[[ Provided data open ]]

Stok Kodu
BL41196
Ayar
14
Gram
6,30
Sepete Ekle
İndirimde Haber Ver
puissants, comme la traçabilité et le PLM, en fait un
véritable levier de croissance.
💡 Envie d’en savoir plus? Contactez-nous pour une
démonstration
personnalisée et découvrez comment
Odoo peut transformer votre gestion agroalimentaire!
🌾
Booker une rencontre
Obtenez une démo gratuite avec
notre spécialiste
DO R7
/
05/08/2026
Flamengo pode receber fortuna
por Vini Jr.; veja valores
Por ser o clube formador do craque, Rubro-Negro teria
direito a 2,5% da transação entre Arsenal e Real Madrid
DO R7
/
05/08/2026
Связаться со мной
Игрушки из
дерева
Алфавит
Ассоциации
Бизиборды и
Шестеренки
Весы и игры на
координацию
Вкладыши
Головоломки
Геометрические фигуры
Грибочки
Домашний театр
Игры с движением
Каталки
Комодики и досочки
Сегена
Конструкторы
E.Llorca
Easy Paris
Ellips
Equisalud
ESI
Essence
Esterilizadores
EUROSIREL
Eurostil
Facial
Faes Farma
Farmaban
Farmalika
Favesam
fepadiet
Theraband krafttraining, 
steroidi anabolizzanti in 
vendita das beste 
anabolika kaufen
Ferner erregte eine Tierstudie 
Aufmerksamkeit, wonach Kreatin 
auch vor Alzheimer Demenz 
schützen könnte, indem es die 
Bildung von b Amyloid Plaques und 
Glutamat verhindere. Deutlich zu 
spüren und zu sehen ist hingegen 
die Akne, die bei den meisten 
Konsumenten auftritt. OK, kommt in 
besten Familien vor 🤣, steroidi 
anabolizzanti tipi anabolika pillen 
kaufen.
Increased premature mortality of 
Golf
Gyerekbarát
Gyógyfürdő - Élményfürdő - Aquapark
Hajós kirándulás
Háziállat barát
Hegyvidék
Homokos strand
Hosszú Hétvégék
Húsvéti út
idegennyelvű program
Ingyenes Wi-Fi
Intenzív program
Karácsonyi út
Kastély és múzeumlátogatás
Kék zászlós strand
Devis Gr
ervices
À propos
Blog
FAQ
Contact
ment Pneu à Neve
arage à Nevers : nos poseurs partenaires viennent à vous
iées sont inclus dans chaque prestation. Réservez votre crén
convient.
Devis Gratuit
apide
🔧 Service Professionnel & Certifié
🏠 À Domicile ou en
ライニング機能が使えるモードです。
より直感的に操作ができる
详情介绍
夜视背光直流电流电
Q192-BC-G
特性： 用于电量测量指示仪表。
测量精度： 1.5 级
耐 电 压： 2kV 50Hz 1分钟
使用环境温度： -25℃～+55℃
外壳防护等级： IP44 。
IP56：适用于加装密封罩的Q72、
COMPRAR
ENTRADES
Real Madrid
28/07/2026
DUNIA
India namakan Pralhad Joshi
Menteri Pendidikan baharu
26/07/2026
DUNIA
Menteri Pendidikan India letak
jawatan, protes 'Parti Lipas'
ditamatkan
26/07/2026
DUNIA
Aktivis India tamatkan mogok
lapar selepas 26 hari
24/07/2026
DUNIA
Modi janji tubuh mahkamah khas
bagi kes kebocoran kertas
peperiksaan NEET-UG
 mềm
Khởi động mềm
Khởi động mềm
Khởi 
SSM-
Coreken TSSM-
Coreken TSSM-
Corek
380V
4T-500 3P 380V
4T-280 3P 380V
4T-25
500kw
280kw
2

[[ Provided data closed ]]

What needs to be done: Search the records for the word "Pendidikan" and copy out every line that holds it.

Solved problem:
Menteri Pendidikan baharu
Menteri Pendidikan India letak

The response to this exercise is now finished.